There is a directory that is being served over the net which I'm interested in monitoring. Its contents are various versions of software that I'm using and I'd like to write a script that I could run which checks what's there, and downloads anything that is newer that what I've already got.
Is there a way, say with wget
or something, to get a a directory listing. I've tried using wget
on the directory, which gives me html. To avoid having to parse the html document, is there a way of retrieving a simple listing like ls
would give?
I just figured out a way to do it:
$ wget --spider -r --no-parent http://some.served.dir.ca/
It's quite verbose, so you need to pipe through grep
a couple of times depending on what you're after, but the information is all there. It looks like it prints to stderr, so append 2>&1
to let grep
at it. I grepped for "\.tar\.gz" to find all of the tarballs the site had to offer.
Note that wget
writes temporary files in the working directory, and doesn't clean up its temporary directories. If this is a problem, you can change to a temporary directory:
$ (cd /tmp && wget --spider -r --no-parent http://some.served.dir.ca/)
The following is not recursive, but it worked for me:
$ curl -s https://www.kernel.org/pub/software/scm/git/
The output is HTML and is written to stdout
. Unlike with wget
, there is nothing written to disk.
-s
(--silent
) is relevant when piping the output, especially within a script that must not be noisy.
Whenever possible, remember not to use ftp
or http
instead of https
.
If it's being served by http then there's no way to get a simple directory listing. The listing you see when you browse there, which is the one wget is retrieving, is generated by the web server as an HTML page.
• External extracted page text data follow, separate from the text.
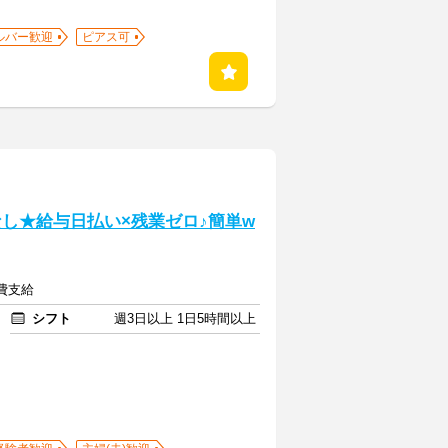
ルバー歓迎
ピアス可
勤なし★給与日払い×残業ゼロ♪簡単w
通費支給
シフト
週3日以上 1日5時間以上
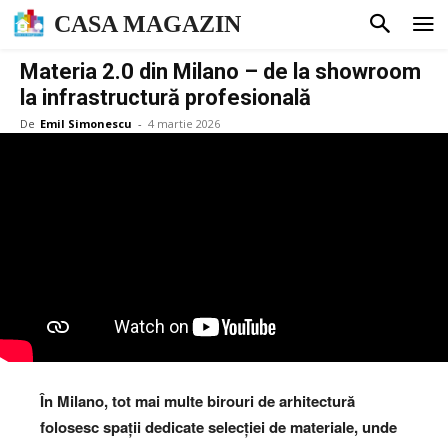
CASA MAGAZIN
Materia 2.0 din Milano – de la showroom
la infrastructură profesională
De
Emil Simonescu
-
4 martie 2026
În Milano, tot mai multe birouri de arhitectură
folosesc spații dedicate selecției de materiale, unde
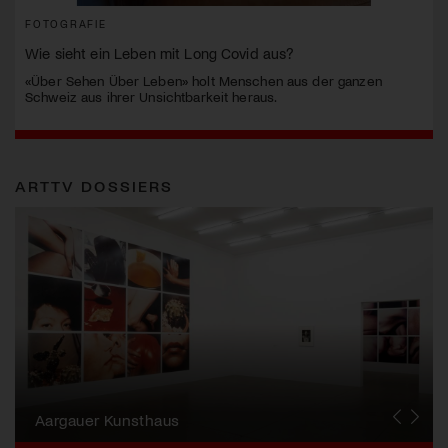
FOTOGRAFIE
Wie sieht ein Leben mit Long Covid aus?
«Über Sehen Über Leben» holt Menschen aus der ganzen
Schweiz aus ihrer Unsichtbarkeit heraus.
ARTTV DOSSIERS
Erna Schillig - Wiederentdeckung einer
Künstlerin
Aargauer Kunsthaus
Gewerbemuseum Winterthur
Liste Art Fair Basel
Bündner Kunstmuseum
Künstler:innen Portraits
Junge Schweizer Kunst
Vögele Kultur Zentrum
Nidwaldner Museum
Haus für Kunst Uri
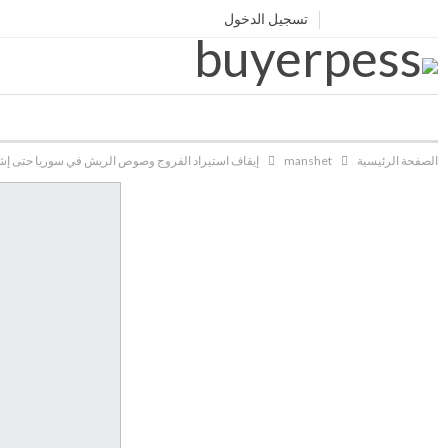
تسجيل الدخول
الصفحة الرئيسية
manshet
‏إيقاف استيراد الفروج وصوص الريش في سوريا حتى إش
All you can do is parse that page and extract the information.
What you are asking for best served using FTP, not HTTP.
HTTP has no concept of directory listings, FTP does.
Most HTTP servers do not allow access to directory listings, and those that do are doing so as a feature of the server, not the HTTP protocol. For those HTTP servers, they are deciding to generate and send an HTML page for human consumption, not machine consumption. You have no control over that, and would have no choice but to parse the HTML.
FTP is designed for machine consumption, more so with the introduction of the MLST
and MLSD
commands that replace the ambiguous LIST
command.
AFAIK, there is no way to get a directory listing like that for security purposes. It is rather lucky that your target directory has the HTML listing because it does allow you to parse it and discover new downloads.